▶ _Work request_: Look through the records below for the line with "Haematoxylin and eosin" and the line with "Review note (as", then return those lines and all lines between, exactly.

▶ _Provided records_:
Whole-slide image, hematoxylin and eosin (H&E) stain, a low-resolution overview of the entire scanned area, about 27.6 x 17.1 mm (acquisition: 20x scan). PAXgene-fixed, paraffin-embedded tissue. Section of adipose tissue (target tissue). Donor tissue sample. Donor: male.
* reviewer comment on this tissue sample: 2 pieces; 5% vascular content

* * *

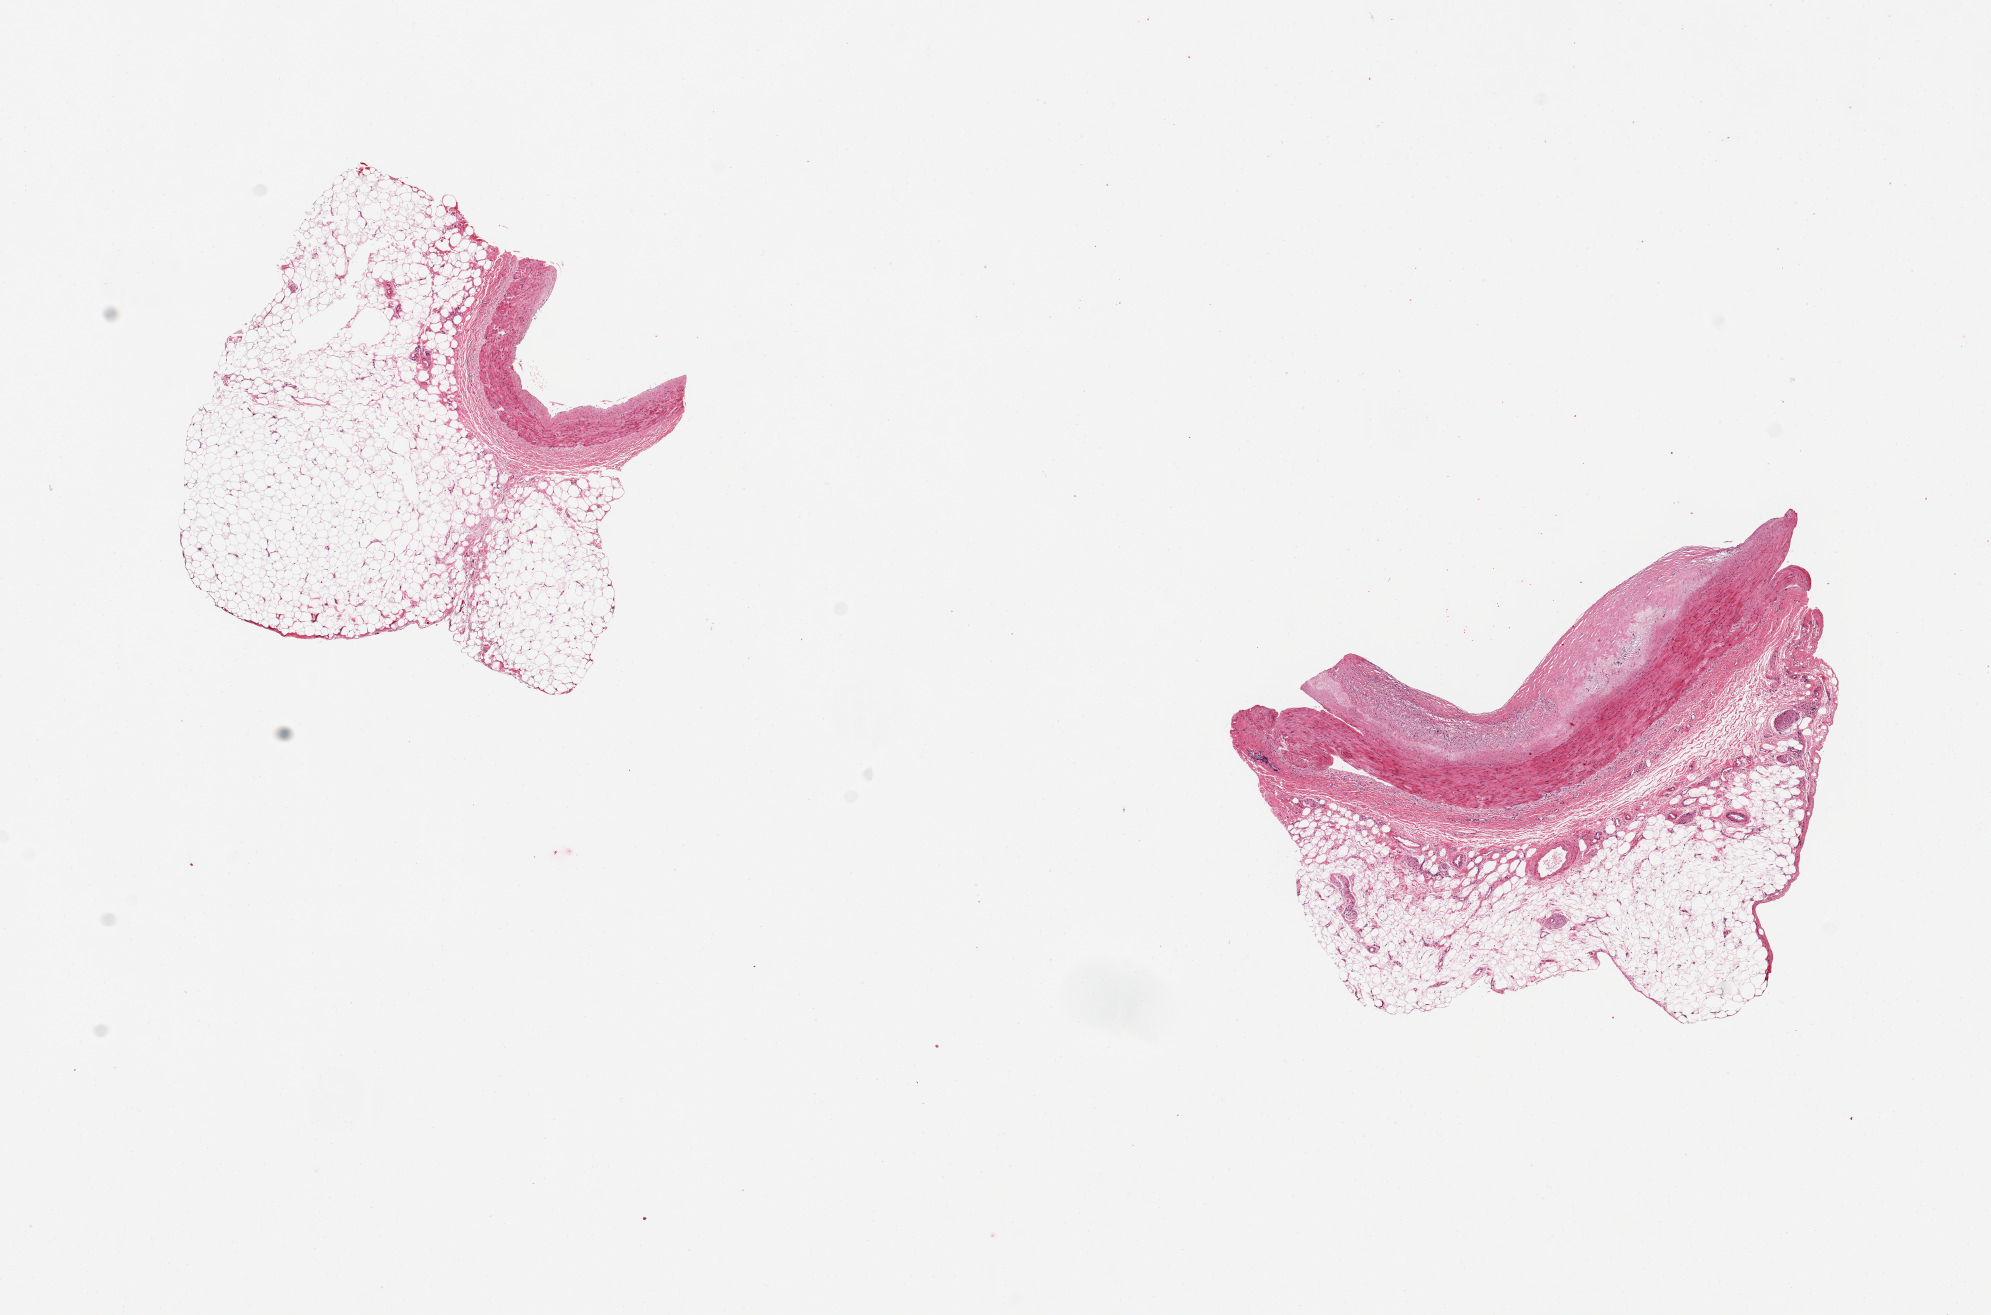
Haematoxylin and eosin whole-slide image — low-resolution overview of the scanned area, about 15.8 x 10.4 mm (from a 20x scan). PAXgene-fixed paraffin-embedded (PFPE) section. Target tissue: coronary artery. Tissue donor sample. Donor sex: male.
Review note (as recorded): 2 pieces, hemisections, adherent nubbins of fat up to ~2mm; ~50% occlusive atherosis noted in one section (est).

▶ _Task response_:
Haematoxylin and eosin whole-slide image — low-resolution overview of the scanned area, about 15.8 x 10.4 mm (from a 20x scan). PAXgene-fixed paraffin-embedded (PFPE) section. Target tissue: coronary artery. Tissue donor sample. Donor sex: male.
Review note (as recorded): 2 pieces, hemisections, adherent nubbins of fat up to ~2mm; ~50% occlusive atherosis noted in one section (est).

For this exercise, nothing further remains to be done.